Des représentations obsolètes

 

Chine Sud-Est Carte

Ce voyage en Chine, cela faisait vingt-cinq ans que nous en parlions, mais il y avait toujours d’autres destinations « prioritaires », la Grèce ou l’Italie qui sont la matrice de notre civilisation européenne, l’Allemagne pour le festival de Bayreuth, le Viêt-Nam pour des souvenirs de famille, le Cambodge pour revoir les architectures mystérieuses d’Angkor, l’Iran, l’Inde… Bref, il fallait bien se décider un jour à aller y voir d’autant que les choses semblaient changer là-bas, et rapidement. Finie la Chine rurale et le romantisme révolutionnaire (du moins aux yeux des Européens, pour les Chinois c’était autrement plus sanglant), la Chine commençait à faire parler d’elle différemment. 

Si, en 1983, son revenu par habitant était de 225 dollars, avec un Produit Intérieur Brut aux alentours de 230 milliards de dollars pour une population de 1,023 milliard d’habitants, en 2018, le PIB a atteint 25 000 milliards de dollars avec un revenu par habitant de 16 760 dollars pour une population de 1,386 milliard d’âmes [1] ! Outre ces chiffres impressionnants, les images diffusées en Europe sur la Chine ont également changé. Il n’est qu’à regarder les documents des années 80/90, on y montrait encore des marchés de modestes étals entre lesquels les gens se déplaçaient avec leur bicyclette, échangeant entre eux des billets sales et fripés. Récemment, les images émises sur la Chine sont devenues celles d’immenses usines modernes, à la main d’œuvre nombreuse et jeune, avec des emplois parcellisés, mais aussi de vieilles usines complètement déglinguées et polluantes, ou de hauts bâtiments d’habitation multipliés à l’infini et perdus dans le smog, et enfin des foules anonymes se pressant sur les trottoirs. Dans un cas comme dans l’autre, ces images n’étaient guère plus engageantes donnant de la Chine une vision peu amène. A contrario, j’oublie les images diffusées par les « beaux livres », palais et pagodes richement ornées, paysages doux et verdoyants ou au contraire accidentés et arides, vieux chinois aux visages ridés… Comment s’y retrouver ? 

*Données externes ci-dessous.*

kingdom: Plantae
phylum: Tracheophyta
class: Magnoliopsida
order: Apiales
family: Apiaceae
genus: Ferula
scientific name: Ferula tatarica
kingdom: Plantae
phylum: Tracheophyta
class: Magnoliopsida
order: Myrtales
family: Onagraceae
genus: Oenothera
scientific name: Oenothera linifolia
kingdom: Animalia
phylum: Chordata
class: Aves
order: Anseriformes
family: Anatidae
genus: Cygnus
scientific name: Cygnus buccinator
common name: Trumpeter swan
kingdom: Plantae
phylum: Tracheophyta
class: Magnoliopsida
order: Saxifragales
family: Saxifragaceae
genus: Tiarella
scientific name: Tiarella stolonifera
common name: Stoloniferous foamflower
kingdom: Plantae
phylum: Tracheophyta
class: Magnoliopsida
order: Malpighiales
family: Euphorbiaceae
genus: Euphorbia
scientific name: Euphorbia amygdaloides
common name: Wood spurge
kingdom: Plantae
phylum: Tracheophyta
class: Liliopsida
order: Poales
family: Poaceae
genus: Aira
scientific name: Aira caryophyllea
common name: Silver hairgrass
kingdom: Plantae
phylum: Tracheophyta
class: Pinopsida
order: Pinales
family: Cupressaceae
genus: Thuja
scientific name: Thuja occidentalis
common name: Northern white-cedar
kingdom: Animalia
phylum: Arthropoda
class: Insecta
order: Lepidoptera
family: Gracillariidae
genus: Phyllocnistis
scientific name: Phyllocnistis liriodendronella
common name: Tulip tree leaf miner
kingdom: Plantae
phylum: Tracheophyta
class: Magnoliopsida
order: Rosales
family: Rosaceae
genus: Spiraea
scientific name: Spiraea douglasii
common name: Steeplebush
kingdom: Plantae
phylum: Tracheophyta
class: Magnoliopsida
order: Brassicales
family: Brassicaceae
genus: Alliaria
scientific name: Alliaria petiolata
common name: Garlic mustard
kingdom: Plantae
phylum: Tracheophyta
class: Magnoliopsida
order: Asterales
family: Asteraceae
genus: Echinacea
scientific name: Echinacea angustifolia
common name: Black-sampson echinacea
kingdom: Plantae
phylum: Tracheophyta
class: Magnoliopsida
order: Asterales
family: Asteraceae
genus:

Pour éviter les trop « belles images », mais aussi pour éviter de courir d’un bout à l’autre d’un pays vingt fois plus grand que la France, nous avons choisi, pour ce premier voyage, d’aller de Shanghai à Canton (1 200 kilomètres quand même !), mêlant visites de mégalopoles modernes,  Shanghai, Xiamen et Canton, avec celles de zones rurales « traditionnelles », Wuyuan (province du Jiangxi), Hukeng (province de Fujian) et Kaiping (province du Guandong), en utilisant routes et chemins de fer. Bien évidemment, ce n’est pas un petit voyage de deux semaines, dans un minuscule morceau de la Chine qui peut rendre compte de la réalité de la Chine. Mais, surprise, le petit morceau de la Chine que j’y ai vu m’a très souvent étonné en regard des représentations de ce pays que j’avais élaborées à partir des informations lues et vues. Certes, être surpris face à une réalité inconnue c’est un des objectifs du voyage…

« Le voyage est une espèce de porte par laquelle on sort de la réalité connue pour pénétrer dans une réalité inexplorée qui semble un rêve » [2].

Mais, quand même, l’écart était si important qu’il fallait essayer de comprendre les causes de ces surprises. La question n’est donc pas tant de décrire ce que j’ai eu l’occasion de voir, mais plutôt d’interroger la représentation que j’en avais avant de visiter ce pays.

« Tout regard sur la Chine doit être chargé de questions. De questions sur elle, sur le monde, sur nous. On écrit moins sur la Chine, au fond, que sur soi-même face à la Chine : elle est révélatrice plus que révélée » [3].

Pour l’essentiel, ce questionnement révèle finalement une grande méconnaissance de l’histoire et de la culture de la Chine et il fallait donc chercher, confronter et réunir des informations susceptibles d’expliquer ces surprises [4].

La Chine, c’est un pays-continent, développant les technologies les plus sophistiquées, qui va vite, extrêmement vite, même s’il ne manque pas de contradictions et d’inégalités, et qui me donne désormais l’impression de vivre dans une petite province tranquille, la France ! 


[1] Europe : PIB, 22 000 milliards de dollars, revenu par habitant, 41 000 dollars.

[2] Guy de Maupassant. « Au soleil ». 1884.

[3] Alain Peyrefitte. « Quand la Chine s’éveillera… le monde tremblera ». 1973.

[4] Les principaux documents consultés sont précisés en notes de bas de page.